Guardian: "The governor of a southern Japanese island, home to tens of thousands of American troops, has triggered a potentially bitter confrontation with Tokyo and Washington after he ordered a halt to the construction of a controversial US marine base. Takeshi Onaga, who was elected governor of Okinawa last December on the back of vowing to block construction of the base, instructed Japan's defence ministry to suspend work at the site after local officials found builders had damaged coral reefs when they laid concrete blocks to help conduct underwater boring surveys."

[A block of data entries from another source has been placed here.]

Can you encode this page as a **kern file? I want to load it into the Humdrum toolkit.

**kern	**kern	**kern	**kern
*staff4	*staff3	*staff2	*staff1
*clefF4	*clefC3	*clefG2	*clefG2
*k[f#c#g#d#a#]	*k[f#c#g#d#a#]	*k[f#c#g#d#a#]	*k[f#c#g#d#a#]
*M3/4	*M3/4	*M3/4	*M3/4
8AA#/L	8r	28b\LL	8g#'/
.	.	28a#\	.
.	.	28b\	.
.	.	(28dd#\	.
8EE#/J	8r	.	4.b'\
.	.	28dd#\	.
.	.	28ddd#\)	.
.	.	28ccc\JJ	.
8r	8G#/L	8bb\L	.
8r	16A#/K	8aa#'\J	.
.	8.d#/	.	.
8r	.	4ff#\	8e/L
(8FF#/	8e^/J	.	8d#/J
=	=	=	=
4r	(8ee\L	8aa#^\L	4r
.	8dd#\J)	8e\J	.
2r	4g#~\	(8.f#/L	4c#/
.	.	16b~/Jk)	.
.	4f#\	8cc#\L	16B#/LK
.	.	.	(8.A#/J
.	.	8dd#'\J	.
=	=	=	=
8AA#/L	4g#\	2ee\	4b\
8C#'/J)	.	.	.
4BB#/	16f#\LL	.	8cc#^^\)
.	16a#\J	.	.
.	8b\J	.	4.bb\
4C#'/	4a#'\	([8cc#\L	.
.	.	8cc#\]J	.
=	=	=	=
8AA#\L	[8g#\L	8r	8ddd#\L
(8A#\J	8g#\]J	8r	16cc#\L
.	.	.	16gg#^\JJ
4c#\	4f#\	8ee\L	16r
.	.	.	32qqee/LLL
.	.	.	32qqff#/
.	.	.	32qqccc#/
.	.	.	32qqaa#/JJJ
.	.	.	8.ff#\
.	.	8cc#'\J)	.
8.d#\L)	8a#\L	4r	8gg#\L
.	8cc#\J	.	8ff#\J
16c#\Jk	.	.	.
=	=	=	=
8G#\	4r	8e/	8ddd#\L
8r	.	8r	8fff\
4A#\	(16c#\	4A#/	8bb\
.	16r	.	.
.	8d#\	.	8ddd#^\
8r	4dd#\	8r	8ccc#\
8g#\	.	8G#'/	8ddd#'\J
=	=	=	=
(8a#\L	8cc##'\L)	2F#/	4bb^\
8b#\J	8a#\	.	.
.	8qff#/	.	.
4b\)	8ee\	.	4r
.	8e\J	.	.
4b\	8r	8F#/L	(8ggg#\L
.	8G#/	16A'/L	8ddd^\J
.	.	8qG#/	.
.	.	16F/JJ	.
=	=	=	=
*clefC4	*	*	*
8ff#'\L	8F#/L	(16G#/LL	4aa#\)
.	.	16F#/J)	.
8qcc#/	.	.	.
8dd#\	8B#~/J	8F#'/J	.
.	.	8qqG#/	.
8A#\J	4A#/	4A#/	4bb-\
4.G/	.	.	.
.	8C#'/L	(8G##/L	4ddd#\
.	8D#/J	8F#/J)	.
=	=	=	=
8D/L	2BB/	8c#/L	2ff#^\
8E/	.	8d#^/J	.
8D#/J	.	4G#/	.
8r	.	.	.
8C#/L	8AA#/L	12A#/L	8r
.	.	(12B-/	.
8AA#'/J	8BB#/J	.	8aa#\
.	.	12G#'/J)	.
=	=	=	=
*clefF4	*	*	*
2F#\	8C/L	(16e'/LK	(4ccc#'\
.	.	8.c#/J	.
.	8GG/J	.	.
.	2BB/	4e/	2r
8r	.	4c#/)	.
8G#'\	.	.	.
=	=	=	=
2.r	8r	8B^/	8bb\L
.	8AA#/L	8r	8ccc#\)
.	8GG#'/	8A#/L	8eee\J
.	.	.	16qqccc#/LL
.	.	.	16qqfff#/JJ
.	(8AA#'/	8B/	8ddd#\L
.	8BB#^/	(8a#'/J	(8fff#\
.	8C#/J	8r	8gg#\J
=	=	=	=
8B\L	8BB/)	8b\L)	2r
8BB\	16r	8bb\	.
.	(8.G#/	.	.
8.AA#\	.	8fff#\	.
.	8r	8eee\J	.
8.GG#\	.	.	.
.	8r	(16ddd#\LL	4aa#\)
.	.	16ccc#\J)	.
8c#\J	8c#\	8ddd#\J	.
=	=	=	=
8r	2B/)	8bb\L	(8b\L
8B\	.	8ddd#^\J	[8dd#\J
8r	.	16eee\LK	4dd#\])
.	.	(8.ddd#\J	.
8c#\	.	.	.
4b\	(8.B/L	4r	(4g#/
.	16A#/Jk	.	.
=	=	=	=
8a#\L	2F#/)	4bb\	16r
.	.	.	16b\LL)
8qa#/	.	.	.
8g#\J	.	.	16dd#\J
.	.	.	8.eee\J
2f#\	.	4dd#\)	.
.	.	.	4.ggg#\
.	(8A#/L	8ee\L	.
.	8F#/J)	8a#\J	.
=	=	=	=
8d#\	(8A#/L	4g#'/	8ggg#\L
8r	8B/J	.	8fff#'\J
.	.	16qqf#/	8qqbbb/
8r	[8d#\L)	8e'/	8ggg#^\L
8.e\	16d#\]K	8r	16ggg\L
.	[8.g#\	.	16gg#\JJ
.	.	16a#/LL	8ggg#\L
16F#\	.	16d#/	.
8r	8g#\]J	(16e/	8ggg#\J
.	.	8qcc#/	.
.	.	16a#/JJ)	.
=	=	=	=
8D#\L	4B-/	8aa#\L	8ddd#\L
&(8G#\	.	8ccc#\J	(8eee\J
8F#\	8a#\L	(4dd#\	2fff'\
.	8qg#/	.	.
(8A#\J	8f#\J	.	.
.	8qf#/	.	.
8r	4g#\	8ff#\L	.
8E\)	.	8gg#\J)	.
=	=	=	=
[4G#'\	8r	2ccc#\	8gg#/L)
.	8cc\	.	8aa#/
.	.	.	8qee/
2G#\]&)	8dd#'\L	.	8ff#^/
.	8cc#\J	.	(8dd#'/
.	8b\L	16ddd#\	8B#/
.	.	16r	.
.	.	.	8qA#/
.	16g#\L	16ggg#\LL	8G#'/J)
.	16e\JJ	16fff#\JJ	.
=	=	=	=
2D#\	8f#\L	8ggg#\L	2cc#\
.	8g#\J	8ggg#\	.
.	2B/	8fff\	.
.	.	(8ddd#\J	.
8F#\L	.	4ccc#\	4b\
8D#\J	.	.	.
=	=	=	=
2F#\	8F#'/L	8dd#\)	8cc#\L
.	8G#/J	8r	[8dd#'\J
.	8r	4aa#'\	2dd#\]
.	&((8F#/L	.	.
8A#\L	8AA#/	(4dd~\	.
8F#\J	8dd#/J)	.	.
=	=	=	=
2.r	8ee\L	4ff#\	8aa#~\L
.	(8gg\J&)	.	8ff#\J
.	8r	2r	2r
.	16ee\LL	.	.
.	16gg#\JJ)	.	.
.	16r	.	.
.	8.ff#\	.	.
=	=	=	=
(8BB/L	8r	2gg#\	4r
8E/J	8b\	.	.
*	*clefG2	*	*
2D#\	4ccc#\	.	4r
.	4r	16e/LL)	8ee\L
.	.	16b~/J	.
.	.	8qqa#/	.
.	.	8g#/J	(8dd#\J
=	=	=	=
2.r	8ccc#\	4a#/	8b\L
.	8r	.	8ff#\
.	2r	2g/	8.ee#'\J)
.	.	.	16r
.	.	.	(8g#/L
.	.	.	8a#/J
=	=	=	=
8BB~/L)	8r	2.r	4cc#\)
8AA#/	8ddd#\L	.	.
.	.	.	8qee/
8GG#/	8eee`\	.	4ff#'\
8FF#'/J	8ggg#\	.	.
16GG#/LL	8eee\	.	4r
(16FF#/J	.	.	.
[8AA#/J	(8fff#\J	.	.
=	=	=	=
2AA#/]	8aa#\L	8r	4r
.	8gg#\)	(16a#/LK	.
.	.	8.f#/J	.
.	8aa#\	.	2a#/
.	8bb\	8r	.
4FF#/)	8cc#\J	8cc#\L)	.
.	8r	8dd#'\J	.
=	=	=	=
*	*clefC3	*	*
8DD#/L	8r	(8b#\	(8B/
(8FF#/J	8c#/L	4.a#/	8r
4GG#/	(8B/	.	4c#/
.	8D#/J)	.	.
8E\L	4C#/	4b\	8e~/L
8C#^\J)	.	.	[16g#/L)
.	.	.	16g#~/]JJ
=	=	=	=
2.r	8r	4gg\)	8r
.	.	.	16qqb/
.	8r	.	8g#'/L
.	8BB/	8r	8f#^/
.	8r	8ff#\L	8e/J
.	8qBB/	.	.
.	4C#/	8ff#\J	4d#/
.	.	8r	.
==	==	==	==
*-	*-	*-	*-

New York Times: "The evacuation of 125 United States Special Operations advisers from Yemen in the past two days is the latest blow to the Obama administration's counterterrorism campaign, which is already struggling with significant setbacks in Syria, Libya and elsewhere in the volatile region, American officials said Sunday."

Guardian: "Singapore's founding father, Lee Kuan Yew, who led the city-state for more than three decades, has died aged 91. Lee's son and current prime minister, Lee Hsien Loong, announced the news in the early hours of Monday morning local time, prompting a flurry of tributes from world leaders."